Considéré depuis plusieurs années comme l’un des piliers du dispositif politique de Jean-Charles Moïse, président du parti Pitit Dessalines, le docteur Jean-Willio Patrick Chrispin affiche aujourd’hui une divergence de taille avec l’ancien candidat à la présidence de 2016. Cette fracture apparaît au grand jour dans le bras de fer institutionnel opposant cinq conseillers-présidents au Premier ministre Alix Didier Fils-Aimé, autour de l’initiative visant à mettre fin à son mandat.
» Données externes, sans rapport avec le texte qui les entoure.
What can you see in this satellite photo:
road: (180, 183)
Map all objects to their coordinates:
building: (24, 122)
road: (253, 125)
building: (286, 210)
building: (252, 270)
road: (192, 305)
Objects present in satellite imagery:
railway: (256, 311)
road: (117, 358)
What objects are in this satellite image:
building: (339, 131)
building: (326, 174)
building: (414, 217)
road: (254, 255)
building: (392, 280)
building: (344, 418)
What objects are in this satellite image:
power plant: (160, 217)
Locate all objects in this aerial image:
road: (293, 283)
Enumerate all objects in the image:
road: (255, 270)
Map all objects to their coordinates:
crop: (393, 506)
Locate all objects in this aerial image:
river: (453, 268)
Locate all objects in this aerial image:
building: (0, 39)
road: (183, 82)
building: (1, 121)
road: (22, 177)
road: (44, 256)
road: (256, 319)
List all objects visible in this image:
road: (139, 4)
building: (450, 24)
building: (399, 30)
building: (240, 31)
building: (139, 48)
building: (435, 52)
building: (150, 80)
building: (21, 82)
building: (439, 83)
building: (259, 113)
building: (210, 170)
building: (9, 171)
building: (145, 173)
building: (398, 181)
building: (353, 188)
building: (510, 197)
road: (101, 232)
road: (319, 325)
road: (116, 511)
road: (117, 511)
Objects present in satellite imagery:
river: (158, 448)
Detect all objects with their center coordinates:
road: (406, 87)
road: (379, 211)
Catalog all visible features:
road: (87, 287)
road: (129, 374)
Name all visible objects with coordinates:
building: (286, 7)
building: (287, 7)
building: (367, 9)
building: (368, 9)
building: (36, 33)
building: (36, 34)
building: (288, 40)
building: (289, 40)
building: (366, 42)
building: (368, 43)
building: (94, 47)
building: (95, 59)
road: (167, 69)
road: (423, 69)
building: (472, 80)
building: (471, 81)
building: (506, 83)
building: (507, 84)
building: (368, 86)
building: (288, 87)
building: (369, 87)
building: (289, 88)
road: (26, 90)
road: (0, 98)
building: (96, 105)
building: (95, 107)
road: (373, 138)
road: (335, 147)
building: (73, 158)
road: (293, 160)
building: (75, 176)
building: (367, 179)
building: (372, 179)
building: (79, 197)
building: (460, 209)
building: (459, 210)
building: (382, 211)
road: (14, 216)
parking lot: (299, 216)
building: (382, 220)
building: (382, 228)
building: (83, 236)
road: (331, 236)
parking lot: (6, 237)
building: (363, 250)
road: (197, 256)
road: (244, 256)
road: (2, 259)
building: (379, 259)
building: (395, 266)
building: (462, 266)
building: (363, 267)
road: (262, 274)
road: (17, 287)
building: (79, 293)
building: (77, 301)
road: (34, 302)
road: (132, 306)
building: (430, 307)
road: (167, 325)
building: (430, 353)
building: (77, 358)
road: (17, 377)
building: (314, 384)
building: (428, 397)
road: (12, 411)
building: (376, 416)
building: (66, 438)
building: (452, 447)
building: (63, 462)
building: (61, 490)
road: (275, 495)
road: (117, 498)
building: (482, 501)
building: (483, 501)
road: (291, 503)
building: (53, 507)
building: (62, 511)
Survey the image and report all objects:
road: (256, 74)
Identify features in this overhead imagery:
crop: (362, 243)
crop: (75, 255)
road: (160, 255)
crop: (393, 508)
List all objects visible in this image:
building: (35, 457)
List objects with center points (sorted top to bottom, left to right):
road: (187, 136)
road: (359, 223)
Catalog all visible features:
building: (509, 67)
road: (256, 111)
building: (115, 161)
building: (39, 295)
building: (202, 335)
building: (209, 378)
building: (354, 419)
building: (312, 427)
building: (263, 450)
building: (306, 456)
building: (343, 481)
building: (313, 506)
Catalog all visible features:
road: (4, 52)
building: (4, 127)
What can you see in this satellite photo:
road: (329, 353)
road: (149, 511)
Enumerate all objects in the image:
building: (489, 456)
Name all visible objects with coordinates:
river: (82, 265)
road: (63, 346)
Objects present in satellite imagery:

Alors que Patrick Chrispin, analyste politique chevronné et ancien conseiller du président Jovenel Moïse, appelle ouvertement à l’arrestation des cinq conseillers-présidents impliqués dans la tentative de révocation du chef du gouvernement, Jean-Charles Moïse adopte une position diamétralement opposée. Pour Chrispin, cette démarche constitue un « crime contre l’intérêt supérieur de la Nation », d’autant plus qu’elle intervient à une vingtaine de jours seulement de la fin de mandat des conseillers, telle que prévue par l’accord du 3 avril 2024.
À l’inverse, Jean-Charles Moïse estime que l’acte posé par les cinq conseillers est conforme à l’esprit et à la lettre de la Constitution. Selon l’ancien sénateur du Nord, le Premier ministre serait déjà révoqué dès lors que la résolution mettant fin à ses fonctions a été signée par les conseillers-présidents. Une lecture juridique toutefois contestée par plusieurs constitutionnalistes et acteurs politiques, qui rappellent que, sans validation du coordonnateur du Conseil présidentiel de transition et sans publication au journal officiel Le Moniteur, ladite résolution demeure juridiquement inopérante.
Dans la lecture politique portée par le docteur Jean-Willio Patrick Chrispin, l’opiniâtreté idéologique s’adosse à une foi profonde dans les principes démocratiques pour nourrir une volonté ferme de rupture avec ce qu’il qualifie de dérives et d’impostures politiques. De cette alliance entre obstination politique et crédulité populaire émergerait, selon lui, un sursaut citoyen visant à déconstruire l’œuvre des charlatans du pouvoir et à rétablir l’exigence de responsabilité publique.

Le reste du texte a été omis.